Entre 2007 et 2011, les sites de Microsoft, Google, Yahoo!, Facebook, YouTube, Skype, AOL, Apple et PalTalk ont commencé à être intégrés dans un programme secret de l'Agence nationale de sécurité (NSA) pour que ses analystes puissent consulter directement et en temps réel les courriels envoyés sur Hotmail ou Gmail, ainsi que toute conversation, photos, vidéos, et chats internet sur ces sites. Le site Twitter ne fait pas partie du programme.
Les sociétés internet démentent
L'existence de PRISM a été révélée simultanément jeudi par les quotidiens Washington Post et The Guardian, mais le patron du renseignement américain, James Clapper, a relevé de "nombreuses inexactitudes" dans leurs articles. De fait, des questions demeuraient sur le degré d'implication, voire de connaissance, des neuf sociétés internet. Elles ont catégoriquement démenti donner un "accès direct" à la NSA, utilisant le même terme. "Nous n'avons jamais entendu parler de PRISM", a affirmé le porte-parole d'Apple, à l'instar des autres firmes.
De nombreux parlementaires des deux partis soutiennent l'exécutif, affirmant qu'un attentat terroriste a été déjoué grâce aux saisies des données téléphoniques. Comme l'a souligné Barack Obama vendredi, les élus du Congrès ont renouvelé à de larges majorités la vaste loi antiterroriste "Patriot Act", votée après le 11 Septembre. Mais certains reconnaissaient que le débat sur l'équilibre entre protection de la vie privée et raison d'État méritait d'être relancé.
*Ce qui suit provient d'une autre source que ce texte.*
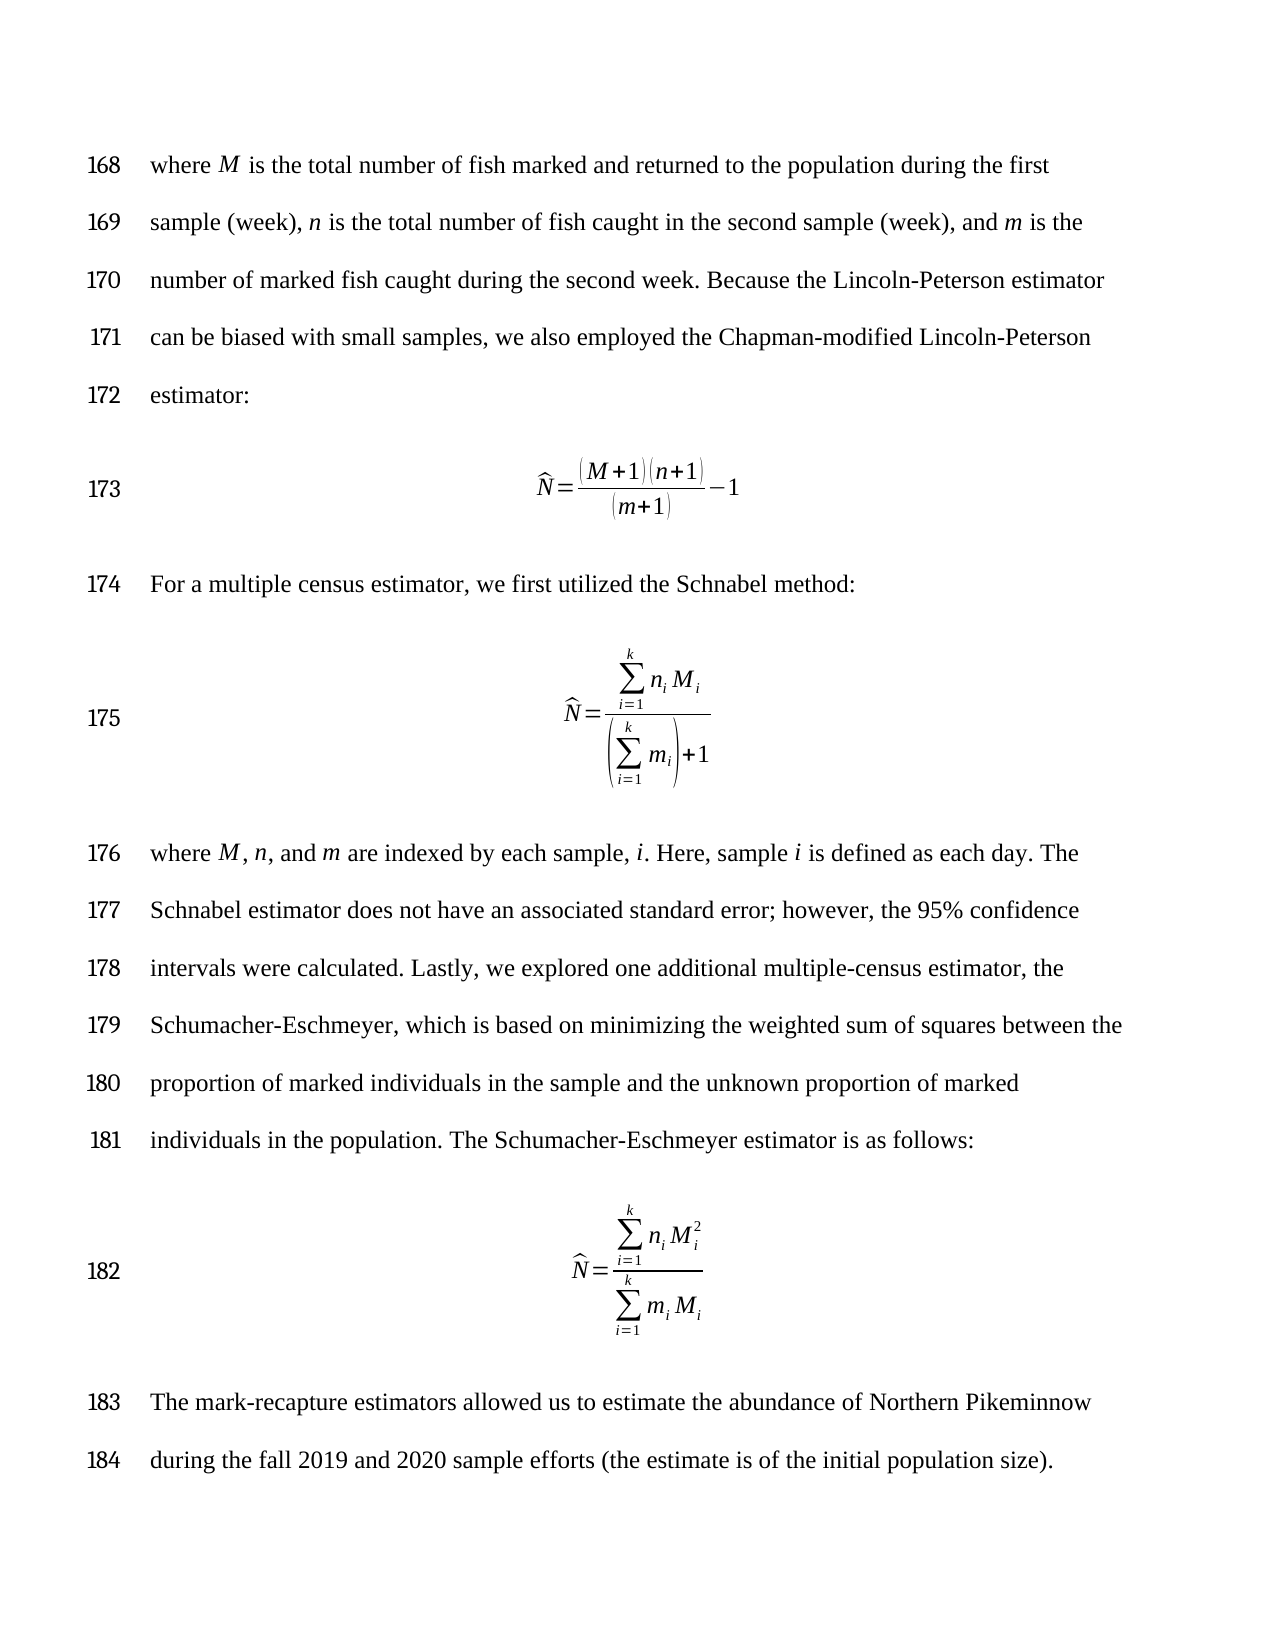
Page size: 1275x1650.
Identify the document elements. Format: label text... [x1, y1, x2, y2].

text where is the total number of fish marked and returned to the population during the first sample (week), is the total number of fish caught in the second sample (week), and is the number of marked fish caught during the second week. Because the Lincoln-Peterson estimator can be biased with small samples, we also employed the Chapman-modified Lincoln-Peterson estimator: [150, 150, 1125, 409]
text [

"Je pense qu'il y a des façons de maintenir la sécurité du pays, d'accéder aux données de ceux que nous soupçonnons, sans que les données soient accumulées de cette manière", a expliqué le républicain Bob Corker. "Je pense que quand des Américains qui respectent la loi téléphonent, qui ils appellent, quand ils appellent et d'où ils appellent sont des informations privées", a dit Ron Wyden, un démocrate. "Les deux derniers jours ont montré qu'il fallait plus de transparence", résume Mark Rumold, de l'Electronic Frontier Foundation. "Si la NSA a une porte d'entrée dans Google, c'est presque le pire cauchemar des gens."